Text data extracted from pages:
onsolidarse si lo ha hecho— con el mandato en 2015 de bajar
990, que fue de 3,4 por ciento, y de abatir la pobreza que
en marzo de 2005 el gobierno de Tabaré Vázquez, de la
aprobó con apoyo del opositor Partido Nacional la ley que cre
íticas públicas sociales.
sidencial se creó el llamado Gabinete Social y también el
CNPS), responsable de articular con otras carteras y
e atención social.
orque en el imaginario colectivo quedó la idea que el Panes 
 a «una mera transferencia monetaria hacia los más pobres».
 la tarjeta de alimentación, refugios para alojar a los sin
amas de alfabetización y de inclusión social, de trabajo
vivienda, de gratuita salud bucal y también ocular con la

---

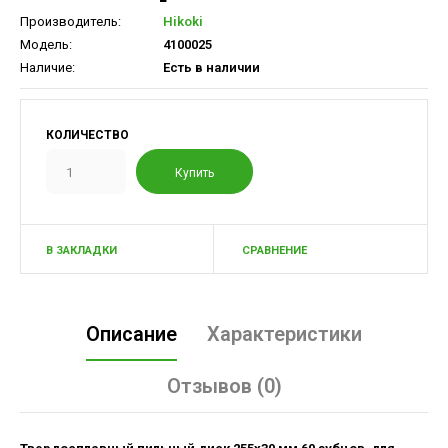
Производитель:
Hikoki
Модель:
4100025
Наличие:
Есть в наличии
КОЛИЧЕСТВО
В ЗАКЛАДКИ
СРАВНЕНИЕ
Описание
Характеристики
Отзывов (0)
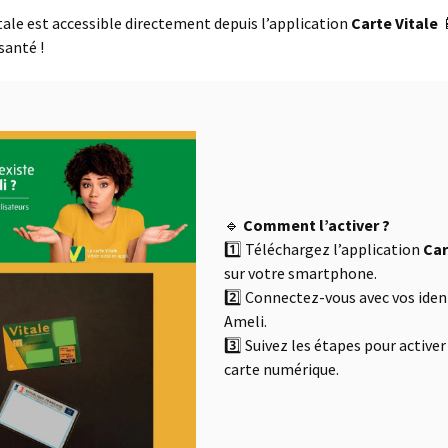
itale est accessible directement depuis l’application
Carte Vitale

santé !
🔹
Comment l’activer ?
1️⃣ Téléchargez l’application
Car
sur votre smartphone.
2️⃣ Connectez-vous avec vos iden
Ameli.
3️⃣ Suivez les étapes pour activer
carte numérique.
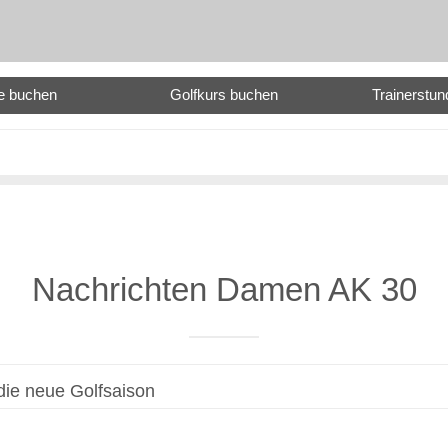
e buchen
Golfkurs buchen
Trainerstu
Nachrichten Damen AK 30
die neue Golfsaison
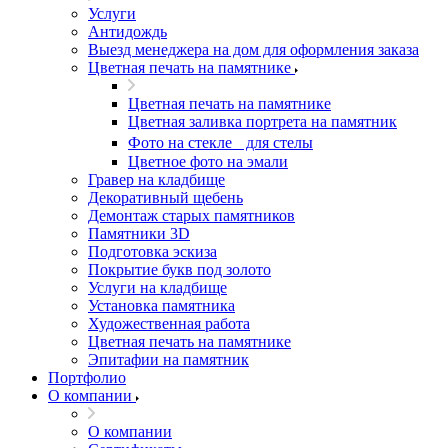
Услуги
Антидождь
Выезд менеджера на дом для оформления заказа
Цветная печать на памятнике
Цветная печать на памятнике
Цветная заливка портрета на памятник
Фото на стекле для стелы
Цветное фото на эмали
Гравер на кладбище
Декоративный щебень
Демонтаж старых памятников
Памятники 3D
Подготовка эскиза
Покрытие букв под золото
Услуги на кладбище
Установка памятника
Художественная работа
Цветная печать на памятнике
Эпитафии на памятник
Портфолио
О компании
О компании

### Task item
Please reproduce, character for character, the lines of material starting at the line that contains "onsolidarse si lo" and ending at the line that contains "la tarjeta de", with both of those lines included.

### Reply
onsolidarse si lo ha hecho— con el mandato en 2015 de bajar
990, que fue de 3,4 por ciento, y de abatir la pobreza que
en marzo de 2005 el gobierno de Tabaré Vázquez, de la
aprobó con apoyo del opositor Partido Nacional la ley que cre
íticas públicas sociales.
sidencial se creó el llamado Gabinete Social y también el
CNPS), responsable de articular con otras carteras y
e atención social.
orque en el imaginario colectivo quedó la idea que el Panes 
 a «una mera transferencia monetaria hacia los más pobres».
 la tarjeta de alimentación, refugios para alojar a los sin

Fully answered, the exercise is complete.